政府は、中小零細企業が賃上げ分を次段階に転嫁できるよう、条件整備をするとしている。これは、前項で述べたように、実際には、中小零細企業が賃金を引き上げた場合に、それを販売価格に転嫁するのが難しいからだ。 ただし、企業が条件変化をどの程度まで販売価格の変化に反映してよいかという判断は、かなり難しい。 新聞報道によれば、大企業が中小零細企業を買いたたくというケースが多々あるようだ。最近では、アマゾンが出品者に販売価格の値下げを強いたと報道されている。あるいは、出版社がクリエイターの作品を買い叩くという例も報道されている。こうしたケースが望ましくないことは間違いない。政府や公正取引委員会がその是正のために介入するのは、望ましいことだ。 消費税率の引き上げが行われた場合にも、弱小業者は、消費税分を製品価格に上乗せして買い手企業に要求するのは容易でなかった。
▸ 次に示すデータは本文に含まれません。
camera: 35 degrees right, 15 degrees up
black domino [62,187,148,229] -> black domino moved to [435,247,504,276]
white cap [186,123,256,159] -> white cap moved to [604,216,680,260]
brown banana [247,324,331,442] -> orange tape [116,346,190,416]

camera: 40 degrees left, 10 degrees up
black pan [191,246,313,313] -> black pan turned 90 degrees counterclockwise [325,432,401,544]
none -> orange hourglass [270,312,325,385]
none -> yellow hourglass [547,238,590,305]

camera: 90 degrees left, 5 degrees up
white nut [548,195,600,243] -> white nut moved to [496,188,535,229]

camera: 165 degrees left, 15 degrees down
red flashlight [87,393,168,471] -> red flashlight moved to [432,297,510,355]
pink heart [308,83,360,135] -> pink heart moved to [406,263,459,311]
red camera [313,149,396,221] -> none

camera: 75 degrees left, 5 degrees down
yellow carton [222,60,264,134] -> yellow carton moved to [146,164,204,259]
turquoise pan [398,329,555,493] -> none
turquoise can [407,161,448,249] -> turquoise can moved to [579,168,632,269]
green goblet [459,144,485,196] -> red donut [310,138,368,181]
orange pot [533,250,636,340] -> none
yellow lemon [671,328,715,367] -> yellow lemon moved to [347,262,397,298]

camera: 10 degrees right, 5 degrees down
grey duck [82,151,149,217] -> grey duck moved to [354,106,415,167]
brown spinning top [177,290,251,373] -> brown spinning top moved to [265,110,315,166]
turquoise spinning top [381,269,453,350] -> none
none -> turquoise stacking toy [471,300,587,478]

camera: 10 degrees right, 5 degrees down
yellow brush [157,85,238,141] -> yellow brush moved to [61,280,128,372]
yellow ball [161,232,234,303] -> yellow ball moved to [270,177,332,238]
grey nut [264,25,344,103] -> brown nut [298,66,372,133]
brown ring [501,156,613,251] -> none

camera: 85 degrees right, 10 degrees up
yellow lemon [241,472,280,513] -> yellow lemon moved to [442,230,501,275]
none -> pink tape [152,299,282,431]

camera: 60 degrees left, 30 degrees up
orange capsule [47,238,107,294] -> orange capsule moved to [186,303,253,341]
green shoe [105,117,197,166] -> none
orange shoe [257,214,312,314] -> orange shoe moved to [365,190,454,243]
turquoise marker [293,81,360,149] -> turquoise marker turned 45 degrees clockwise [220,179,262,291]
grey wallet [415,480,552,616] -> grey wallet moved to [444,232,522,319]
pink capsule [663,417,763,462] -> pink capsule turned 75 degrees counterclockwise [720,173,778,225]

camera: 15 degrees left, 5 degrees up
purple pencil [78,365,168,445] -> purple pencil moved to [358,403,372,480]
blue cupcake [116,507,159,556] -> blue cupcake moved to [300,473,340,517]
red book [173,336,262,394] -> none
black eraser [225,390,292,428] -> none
この場合には、消費税の構造からして必ず転換がなされなければならないのであるが、実際には、消費税税率の引上げ分を、納入者である中小零細企業が負担した場合が多い。 企業が雇用している従業員の給与の引き上げを、どの程度、販売価格に転嫁してよいかは、微妙な問題である。少なくとも、引き上げ分の全てを無条件で転嫁するのが望ましいとは言えない。その理由は、転嫁が次々に続いていけば、上で述べたように、最終的には消費者が賃上げ分を負担することになるからだ。 このような観点からすれば、政府は正反対の施策を行おうとしているわけであり、それによって日本経済の状況が悪化することが懸念される。 また、仮に賃上げ転嫁が望ましいという立場を認めるとしても、実際の取引においてそれを実現させるのは極めて難しい。先に述べたように、大企業が発注して中小零細企業が下請けするような場合には、政府が転嫁が望ましいと宣言したとしても、それだけでは、転嫁はほとんど不可能であると考えざるを得ない。したがって、転嫁を進めるという措置によってこの問題を解決することは、実際上は無理であろうと考えられる。 つまり、基本的には、給与の引き上げは、労働生産性の増加によってなされるべきであり、政府は、そのための条件整備を行うべきだ。